▶ _WHAT YOU NEED TO DO_
Starting at the top of the entries below, set down each line exactly as written, and stop after the line containing "3: (309, 182)".

+ + + + + + +

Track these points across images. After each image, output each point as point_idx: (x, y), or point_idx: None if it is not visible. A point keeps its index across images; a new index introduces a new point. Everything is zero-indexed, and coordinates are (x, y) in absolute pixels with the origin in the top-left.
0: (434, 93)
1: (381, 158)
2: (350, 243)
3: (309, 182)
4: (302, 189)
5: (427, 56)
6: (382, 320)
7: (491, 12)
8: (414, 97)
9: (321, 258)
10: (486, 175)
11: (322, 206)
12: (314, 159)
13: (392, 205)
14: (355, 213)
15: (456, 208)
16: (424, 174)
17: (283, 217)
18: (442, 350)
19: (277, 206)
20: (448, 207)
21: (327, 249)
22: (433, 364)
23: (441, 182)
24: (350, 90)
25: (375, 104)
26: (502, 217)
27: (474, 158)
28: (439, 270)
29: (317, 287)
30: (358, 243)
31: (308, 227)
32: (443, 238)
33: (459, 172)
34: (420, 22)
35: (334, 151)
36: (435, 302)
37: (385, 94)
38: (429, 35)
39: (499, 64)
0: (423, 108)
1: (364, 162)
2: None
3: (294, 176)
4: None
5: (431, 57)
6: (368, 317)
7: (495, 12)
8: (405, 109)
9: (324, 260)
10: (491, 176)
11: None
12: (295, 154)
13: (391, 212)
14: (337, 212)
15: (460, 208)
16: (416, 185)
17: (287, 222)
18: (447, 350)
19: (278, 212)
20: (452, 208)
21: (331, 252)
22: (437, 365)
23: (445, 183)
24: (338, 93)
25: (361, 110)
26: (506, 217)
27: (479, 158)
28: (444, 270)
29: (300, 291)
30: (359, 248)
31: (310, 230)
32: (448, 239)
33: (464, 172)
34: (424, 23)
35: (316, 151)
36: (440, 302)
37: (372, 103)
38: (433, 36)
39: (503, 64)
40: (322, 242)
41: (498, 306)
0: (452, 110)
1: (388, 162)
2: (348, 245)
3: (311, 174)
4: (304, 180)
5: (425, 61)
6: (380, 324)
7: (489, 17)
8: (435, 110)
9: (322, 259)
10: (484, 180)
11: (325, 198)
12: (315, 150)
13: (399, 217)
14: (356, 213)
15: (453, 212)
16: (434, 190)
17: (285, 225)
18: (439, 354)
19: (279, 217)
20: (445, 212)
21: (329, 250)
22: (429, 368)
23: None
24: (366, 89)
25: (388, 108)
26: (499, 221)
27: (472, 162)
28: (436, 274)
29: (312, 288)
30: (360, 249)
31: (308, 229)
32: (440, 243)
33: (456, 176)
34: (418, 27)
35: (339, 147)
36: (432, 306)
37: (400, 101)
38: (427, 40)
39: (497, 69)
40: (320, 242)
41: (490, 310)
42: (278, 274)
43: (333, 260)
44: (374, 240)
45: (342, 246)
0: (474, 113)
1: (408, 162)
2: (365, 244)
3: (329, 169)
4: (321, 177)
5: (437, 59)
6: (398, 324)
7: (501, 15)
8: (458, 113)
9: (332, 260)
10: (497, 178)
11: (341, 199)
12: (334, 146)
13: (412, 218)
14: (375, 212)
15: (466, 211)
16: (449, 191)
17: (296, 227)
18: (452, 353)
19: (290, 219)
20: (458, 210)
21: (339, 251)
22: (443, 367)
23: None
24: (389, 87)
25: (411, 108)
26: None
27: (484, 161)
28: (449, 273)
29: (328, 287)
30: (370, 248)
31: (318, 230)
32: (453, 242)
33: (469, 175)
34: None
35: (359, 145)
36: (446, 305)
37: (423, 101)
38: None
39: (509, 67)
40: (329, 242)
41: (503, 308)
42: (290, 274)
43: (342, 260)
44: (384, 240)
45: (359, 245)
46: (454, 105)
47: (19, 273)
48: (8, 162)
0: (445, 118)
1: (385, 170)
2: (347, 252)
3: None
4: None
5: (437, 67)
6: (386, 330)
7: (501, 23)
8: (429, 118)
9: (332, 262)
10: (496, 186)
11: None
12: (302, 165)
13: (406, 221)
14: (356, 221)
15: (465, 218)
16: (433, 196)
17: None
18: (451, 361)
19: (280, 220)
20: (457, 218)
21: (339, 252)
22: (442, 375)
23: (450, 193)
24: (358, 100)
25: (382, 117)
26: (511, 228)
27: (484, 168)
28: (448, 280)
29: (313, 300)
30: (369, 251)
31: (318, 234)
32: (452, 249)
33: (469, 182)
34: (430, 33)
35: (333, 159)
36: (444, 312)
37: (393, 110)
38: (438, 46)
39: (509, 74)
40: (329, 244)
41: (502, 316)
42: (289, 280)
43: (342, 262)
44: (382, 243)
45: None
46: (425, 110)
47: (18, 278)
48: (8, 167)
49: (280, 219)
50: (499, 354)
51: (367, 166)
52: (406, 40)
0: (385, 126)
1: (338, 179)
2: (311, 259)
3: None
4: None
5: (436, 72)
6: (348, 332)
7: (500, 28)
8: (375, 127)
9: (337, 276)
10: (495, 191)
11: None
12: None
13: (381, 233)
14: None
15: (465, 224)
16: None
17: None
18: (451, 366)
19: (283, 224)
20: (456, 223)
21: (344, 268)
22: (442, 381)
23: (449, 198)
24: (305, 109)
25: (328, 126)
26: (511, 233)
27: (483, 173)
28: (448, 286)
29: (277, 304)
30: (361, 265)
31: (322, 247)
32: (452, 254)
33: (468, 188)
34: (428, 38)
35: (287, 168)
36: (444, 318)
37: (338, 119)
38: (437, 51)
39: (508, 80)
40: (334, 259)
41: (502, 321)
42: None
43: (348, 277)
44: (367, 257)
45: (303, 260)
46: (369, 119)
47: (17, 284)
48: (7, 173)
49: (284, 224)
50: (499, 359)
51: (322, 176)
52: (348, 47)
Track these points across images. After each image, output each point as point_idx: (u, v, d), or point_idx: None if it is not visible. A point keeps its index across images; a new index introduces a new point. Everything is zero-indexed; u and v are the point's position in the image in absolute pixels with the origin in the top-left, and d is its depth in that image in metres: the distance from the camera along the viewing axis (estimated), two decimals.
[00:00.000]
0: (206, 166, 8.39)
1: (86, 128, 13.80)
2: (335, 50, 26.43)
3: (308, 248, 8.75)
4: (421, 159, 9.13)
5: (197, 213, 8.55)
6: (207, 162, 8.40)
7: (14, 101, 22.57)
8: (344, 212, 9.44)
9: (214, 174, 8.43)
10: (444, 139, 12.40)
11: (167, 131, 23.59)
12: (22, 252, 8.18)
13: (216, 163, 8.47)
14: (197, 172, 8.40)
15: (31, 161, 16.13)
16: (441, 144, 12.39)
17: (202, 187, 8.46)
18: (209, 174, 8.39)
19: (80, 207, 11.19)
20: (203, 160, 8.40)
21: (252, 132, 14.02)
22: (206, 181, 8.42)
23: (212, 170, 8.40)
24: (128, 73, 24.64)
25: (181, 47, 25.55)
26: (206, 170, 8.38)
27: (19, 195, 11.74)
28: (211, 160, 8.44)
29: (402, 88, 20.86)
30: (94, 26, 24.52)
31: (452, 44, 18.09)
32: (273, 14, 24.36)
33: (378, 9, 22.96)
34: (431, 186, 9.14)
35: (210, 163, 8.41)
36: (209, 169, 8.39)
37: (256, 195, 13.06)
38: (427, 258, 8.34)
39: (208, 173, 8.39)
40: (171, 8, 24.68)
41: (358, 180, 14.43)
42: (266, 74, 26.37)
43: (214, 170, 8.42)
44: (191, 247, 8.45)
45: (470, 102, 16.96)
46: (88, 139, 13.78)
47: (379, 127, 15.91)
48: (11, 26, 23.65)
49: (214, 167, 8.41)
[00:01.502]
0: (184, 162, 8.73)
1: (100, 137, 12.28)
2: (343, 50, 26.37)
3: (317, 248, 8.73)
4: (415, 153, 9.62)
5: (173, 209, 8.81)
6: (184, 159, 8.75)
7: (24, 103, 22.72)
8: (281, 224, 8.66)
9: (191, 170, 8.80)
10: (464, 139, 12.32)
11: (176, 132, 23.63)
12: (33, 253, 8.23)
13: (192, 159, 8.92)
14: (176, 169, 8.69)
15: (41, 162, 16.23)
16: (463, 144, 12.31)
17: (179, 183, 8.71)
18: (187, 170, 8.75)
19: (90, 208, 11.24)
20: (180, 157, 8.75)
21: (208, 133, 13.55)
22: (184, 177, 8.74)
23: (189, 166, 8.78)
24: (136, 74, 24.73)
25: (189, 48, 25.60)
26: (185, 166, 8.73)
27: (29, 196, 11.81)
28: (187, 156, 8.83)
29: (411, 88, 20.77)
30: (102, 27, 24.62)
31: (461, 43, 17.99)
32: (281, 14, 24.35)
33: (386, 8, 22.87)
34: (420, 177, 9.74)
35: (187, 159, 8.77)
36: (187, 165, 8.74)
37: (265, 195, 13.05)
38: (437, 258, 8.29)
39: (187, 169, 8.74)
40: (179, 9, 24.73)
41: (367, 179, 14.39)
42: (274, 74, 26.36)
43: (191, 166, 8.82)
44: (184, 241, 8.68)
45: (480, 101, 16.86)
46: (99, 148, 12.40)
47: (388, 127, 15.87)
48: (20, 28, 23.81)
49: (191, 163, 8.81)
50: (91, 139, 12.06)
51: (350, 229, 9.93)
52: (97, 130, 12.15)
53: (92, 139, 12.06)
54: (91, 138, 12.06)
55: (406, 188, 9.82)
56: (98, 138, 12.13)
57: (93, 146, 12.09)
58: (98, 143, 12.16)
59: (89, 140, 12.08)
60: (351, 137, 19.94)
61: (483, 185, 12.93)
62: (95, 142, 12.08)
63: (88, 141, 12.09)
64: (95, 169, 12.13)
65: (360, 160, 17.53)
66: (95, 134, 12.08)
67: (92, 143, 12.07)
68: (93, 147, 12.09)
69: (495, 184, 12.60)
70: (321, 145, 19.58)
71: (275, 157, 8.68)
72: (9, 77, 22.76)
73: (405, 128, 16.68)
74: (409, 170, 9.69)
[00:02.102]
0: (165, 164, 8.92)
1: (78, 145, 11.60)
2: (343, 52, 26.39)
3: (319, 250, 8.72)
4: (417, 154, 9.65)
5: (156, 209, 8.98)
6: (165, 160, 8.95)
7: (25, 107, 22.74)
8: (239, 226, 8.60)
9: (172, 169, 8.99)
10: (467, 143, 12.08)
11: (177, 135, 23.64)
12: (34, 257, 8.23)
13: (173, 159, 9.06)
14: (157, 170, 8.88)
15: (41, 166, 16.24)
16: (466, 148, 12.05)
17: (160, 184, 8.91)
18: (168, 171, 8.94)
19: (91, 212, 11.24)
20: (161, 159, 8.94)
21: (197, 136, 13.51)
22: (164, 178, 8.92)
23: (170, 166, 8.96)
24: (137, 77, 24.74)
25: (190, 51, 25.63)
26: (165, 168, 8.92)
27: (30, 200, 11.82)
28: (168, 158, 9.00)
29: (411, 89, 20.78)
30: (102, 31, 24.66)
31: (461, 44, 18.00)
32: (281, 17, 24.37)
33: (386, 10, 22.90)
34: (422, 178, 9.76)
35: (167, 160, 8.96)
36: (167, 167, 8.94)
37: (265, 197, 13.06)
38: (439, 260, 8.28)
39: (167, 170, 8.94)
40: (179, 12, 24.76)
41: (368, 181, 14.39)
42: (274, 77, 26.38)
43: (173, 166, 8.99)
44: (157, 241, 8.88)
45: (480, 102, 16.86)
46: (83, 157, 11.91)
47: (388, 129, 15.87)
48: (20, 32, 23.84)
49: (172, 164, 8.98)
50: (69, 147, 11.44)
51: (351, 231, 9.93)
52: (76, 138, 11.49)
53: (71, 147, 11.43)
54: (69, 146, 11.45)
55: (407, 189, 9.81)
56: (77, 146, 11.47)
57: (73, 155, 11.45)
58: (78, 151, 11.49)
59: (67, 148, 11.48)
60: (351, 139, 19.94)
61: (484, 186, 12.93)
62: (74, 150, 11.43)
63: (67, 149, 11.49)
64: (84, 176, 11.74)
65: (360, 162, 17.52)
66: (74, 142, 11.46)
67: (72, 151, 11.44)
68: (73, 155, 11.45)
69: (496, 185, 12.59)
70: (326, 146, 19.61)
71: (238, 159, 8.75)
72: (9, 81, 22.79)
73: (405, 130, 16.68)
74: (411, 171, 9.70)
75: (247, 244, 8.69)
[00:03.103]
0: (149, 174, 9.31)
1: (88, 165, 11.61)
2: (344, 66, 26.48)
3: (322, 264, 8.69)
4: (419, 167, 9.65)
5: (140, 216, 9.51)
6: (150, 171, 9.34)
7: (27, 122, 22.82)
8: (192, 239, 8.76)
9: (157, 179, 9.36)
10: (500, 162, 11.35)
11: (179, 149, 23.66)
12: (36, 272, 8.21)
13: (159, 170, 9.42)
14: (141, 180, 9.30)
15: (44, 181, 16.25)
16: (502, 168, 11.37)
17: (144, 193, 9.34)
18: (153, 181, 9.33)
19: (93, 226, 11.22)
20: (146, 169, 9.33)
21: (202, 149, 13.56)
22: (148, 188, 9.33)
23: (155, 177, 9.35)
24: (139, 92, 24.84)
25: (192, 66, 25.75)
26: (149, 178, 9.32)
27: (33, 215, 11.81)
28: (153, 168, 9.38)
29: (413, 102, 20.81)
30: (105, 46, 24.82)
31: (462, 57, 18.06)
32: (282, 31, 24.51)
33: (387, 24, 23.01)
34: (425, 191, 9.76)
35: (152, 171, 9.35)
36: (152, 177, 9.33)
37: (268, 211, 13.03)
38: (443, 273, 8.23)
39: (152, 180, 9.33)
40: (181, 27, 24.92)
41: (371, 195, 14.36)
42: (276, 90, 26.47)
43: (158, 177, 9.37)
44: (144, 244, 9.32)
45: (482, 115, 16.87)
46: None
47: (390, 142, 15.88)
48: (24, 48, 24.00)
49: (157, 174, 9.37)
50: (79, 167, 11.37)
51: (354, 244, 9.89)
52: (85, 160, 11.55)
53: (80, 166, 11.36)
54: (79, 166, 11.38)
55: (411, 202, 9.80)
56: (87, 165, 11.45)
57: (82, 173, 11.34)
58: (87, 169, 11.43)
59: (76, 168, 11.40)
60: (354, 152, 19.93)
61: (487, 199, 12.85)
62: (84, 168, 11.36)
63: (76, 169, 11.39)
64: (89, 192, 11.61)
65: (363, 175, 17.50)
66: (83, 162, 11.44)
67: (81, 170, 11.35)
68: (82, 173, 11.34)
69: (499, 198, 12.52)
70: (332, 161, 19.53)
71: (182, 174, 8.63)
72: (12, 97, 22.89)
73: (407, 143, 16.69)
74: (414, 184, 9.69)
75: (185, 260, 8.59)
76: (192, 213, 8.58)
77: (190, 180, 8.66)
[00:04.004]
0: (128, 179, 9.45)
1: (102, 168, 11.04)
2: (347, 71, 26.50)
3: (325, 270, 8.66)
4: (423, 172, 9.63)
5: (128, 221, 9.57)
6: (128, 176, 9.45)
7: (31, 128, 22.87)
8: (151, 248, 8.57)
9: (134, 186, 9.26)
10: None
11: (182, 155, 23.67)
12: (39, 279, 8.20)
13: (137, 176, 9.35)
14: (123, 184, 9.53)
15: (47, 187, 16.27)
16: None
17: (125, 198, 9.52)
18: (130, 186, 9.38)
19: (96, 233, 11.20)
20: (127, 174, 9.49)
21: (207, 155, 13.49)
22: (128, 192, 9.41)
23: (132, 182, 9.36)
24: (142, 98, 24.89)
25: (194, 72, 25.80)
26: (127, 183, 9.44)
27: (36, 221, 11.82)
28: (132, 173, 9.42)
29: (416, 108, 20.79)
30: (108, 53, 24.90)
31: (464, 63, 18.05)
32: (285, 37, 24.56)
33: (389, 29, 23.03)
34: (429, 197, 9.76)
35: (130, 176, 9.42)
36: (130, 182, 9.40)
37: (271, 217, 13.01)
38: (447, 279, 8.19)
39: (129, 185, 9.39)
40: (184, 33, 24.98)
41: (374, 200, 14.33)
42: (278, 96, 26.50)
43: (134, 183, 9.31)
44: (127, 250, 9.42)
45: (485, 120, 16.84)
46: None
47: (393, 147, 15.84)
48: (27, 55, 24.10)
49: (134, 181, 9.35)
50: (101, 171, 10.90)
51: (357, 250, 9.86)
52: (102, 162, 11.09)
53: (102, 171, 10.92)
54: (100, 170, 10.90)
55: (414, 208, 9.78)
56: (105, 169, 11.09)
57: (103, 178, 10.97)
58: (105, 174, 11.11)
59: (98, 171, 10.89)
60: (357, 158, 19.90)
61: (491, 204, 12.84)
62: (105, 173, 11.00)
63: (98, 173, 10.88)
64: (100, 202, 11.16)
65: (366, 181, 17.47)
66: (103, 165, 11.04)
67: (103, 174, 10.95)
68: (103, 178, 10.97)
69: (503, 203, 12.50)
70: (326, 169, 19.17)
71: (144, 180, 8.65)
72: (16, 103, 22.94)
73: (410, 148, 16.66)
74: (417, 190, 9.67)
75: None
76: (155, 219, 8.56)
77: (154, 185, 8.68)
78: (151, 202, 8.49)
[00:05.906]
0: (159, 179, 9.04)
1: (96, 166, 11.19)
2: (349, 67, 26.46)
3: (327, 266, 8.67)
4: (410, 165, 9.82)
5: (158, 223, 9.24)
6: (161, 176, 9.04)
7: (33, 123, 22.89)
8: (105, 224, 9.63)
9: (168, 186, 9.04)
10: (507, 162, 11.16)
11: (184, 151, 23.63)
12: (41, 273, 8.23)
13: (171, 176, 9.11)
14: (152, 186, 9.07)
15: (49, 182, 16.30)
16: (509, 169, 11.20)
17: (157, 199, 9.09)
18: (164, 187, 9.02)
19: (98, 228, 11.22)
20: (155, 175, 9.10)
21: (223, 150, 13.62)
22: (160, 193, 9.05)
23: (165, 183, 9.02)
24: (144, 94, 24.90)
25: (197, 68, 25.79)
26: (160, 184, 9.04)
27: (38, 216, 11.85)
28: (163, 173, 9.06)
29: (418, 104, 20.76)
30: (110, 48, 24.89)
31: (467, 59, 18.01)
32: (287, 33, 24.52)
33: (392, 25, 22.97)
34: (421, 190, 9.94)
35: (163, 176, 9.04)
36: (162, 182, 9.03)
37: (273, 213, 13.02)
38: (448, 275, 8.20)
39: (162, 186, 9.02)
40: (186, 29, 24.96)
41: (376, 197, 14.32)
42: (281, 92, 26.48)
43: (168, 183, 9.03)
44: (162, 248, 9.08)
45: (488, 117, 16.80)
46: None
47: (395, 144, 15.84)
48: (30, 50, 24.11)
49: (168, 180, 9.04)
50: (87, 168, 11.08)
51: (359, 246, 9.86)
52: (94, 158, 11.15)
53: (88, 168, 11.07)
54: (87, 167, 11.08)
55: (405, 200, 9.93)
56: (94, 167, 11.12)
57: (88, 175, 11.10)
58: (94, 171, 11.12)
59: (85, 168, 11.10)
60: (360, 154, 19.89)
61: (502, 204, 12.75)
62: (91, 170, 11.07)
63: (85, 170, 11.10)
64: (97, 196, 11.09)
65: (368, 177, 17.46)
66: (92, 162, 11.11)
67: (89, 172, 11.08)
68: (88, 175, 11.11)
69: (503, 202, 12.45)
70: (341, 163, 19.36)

+ + + + + + +

▶ _EXPECTED ANSWER_
Track these points across images. After each image, output each point as point_idx: (x, y), or point_idx: None if it is not visible. A point keeps its index across images; a new index introduces a new point. Everything is zero-indexed, and coordinates are (x, y) in absolute pixels with the origin in the top-left.
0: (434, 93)
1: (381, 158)
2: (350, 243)
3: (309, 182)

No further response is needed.